The aim of the article is to gather and summarize the published data about the incidence, course of illness, treatment possibilities and complications of cardiovascular disorders in patients with mucopolysaccharidosis type VI (MPS VI) also known as Maroteaux–Lamy syndrome. MPS VI is a lysosomal storage disorder caused by deficient activity of N-acetylogalactosamine-4-sulfatase leading to progressive intracellular accumulation of glycosaminoglycans. The relatively low birth prevalence ranging from 1 in 43,000 to1 in 1.5 million births mirrors the limited descriptions of the cardiovascular disorders in the medical literature. Patients with MPS VI can be specifically treated with enzyme replacement therapy. Extra-cardiac features include growth retardation, coarse facial features, stiff joints, skeletal malformations (dysostosis multiplex), respiratory problems, corneal clouding, and hepatosplenomegaly.
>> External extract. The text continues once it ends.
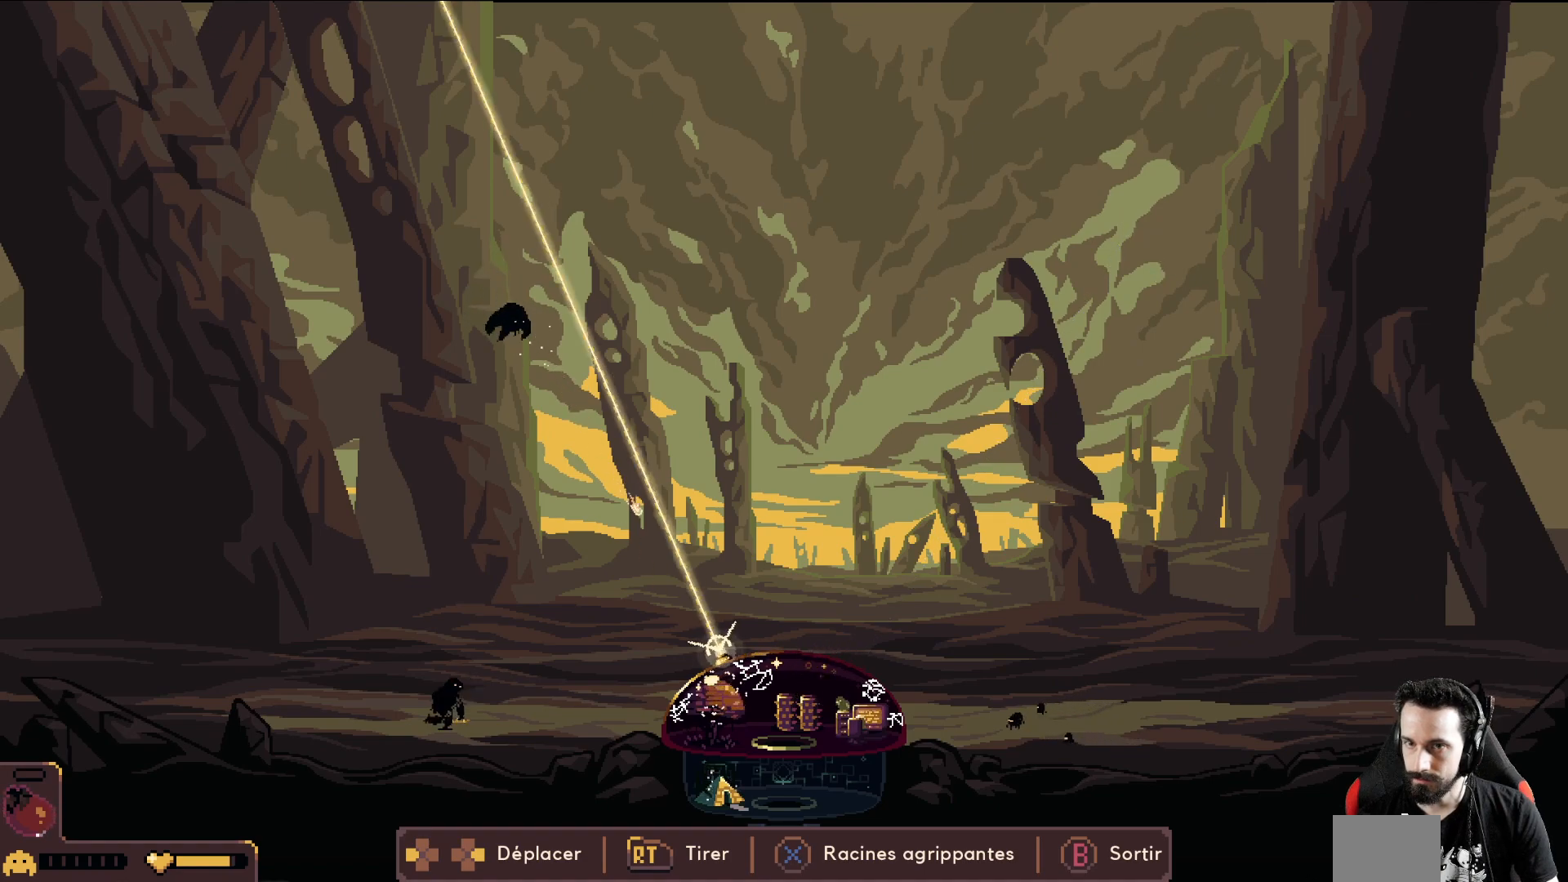
{"buttons": ["R2"], "left_stick": "center", "events": [[217, "left_stick", "center"]]}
The clinical presentation varies considerably, however the development of heart disease and cardiac dysfunction is a serious problem in the majority of patients. The most characteristic cardiac presentation is valvular disease, while other MPS VI patients also develop cardiomyopathy, fibroelastosis, pulmonary hypertension, cardiac conduction system disorders and other complications. There are also reports on acute heart failure. Early cardiovascular manifestation may escape detection since joint stiffness or skeletal malformations limit maximal exercise levels and respiratory system involvement may mask the underlining cardiac insufficiency. A correct and timely diagnosis offers the possibility of disease-specific treatment leading to sustained clinical benefits for cardiac and non-cardiac MPS VI manifestations.